--- Data provided Enclosed Below ---

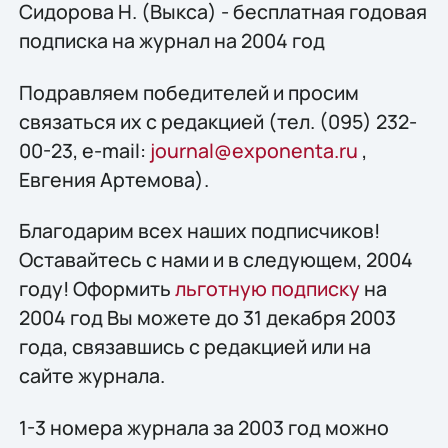
Сидорова Н. (Выкса) - бесплатная годовая
подписка на журнал на 2004 год
Подравляем победителей и просим
связаться их с редакцией (тел. (095) 232-
00-23, e-mail:
journal@exponenta.ru
,
Евгения Артемова).
Благодарим всех наших подписчиков!
Оставайтесь с нами и в следующем, 2004
году! Оформить
льготную подписку
на
2004 год Вы можете до 31 декабря 2003
года, связавшись с редакцией или на
сайте журнала.
1-3 номера журнала за 2003 год можно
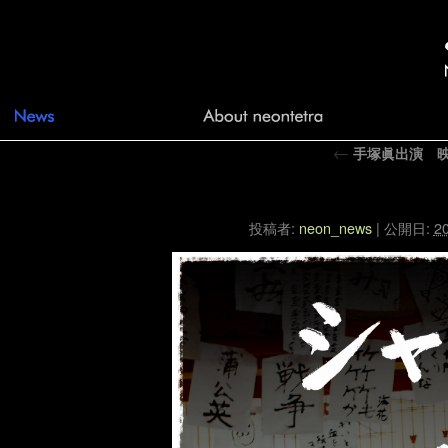
←
手塚眞出演 
シャー
投稿者:
neon_news
|
公開日:
20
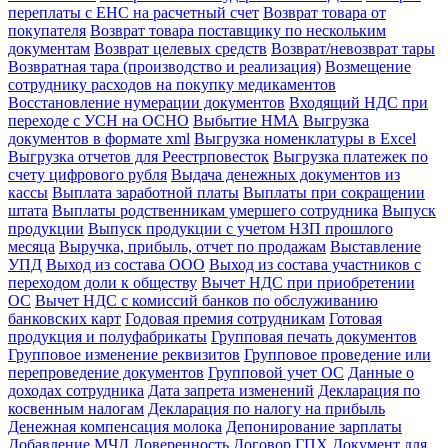
переплаты с ЕНС на расчетный счет
Возврат товара от
покупателя
Возврат товара поставщику по нескольким
документам
Возврат целевых средств
Возврат/невозврат тары
Возвратная тара (производство и реализация)
Возмещение
сотруднику расходов на покупку медикаментов
Восстановление нумерации документов
Входящий НДС при
переходе с УСН на ОСНО
Выбытие НМА
Выгрузка
документов в формате xml
Выгрузка номенклатуры в Excel
Выгрузка отчетов для Реестрповесток
Выгрузка платежек по
счету цифрового рубля
Выдача денежных документов из
кассы
Выплата заработной платы
Выплаты при сокращении
штата
Выплаты родственникам умершего сотрудника
Выпуск
продукции
Выпуск продукции с учетом НЗП прошлого
месяца
Выручка, прибыль, отчет по продажам
Выставление
УПД
Выход из состава ООО
Выход из состава участников с
переходом доли к обществу
Вычет НДС при приобретении
ОС
Вычет НДС с комиссий банков по обслуживанию
банковских карт
Годовая премия сотрудникам
Готовая
продукция и полуфабрикаты
Групповая печать документов
Групповое изменение реквизитов
Групповое проведение или
перепроведение документов
Групповой учет ОС
Данные о
доходах сотрудника
Дата запрета изменений
Декларация по
косвенным налогам
Декларация по налогу на прибыль
Денежная компенсация молока
Депонирование зарплаты
Добавление МЧД
Доверенность
Договор ГПХ
Документ для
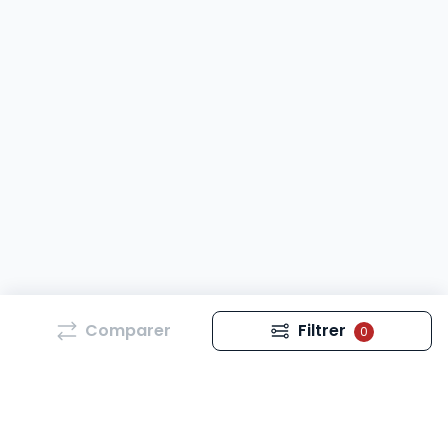
Comparer
Filtrer
0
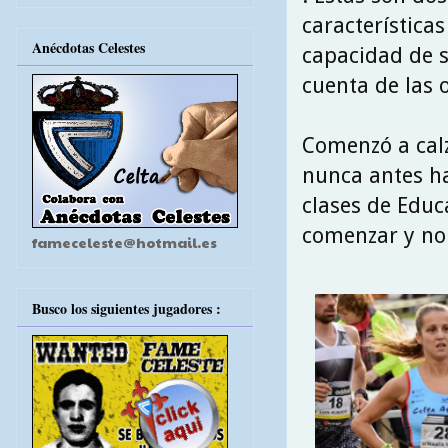
característica
Anécdotas Celestes
capacidad de 
cuenta de las 
Comenzó a calz
nunca antes ha
clases de Educ
comenzar y no p
fameceleste@hotmail.es
Busco los siguientes jugadores :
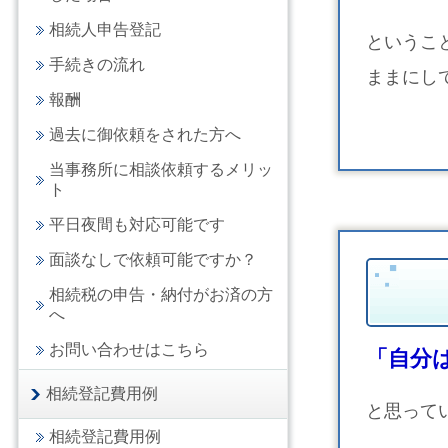
相続人申告登記
というこ
手続きの流れ
ままにし
報酬
過去に御依頼をされた方へ
当事務所に相談依頼するメリッ
ト
平日夜間も対応可能です
面談なしで依頼可能ですか？
相続税の申告・納付がお済の方
へ
お問い合わせはこちら
「自分
相続登記費用例
と思って
相続登記費用例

--- End of Enclosed Data provided ---

* **Work request**: Locate every line in the records that contains the string "Групповое" and copy each such line. Case counts.

* **Result of the task**:
Групповое изменение реквизитов
Групповое проведение или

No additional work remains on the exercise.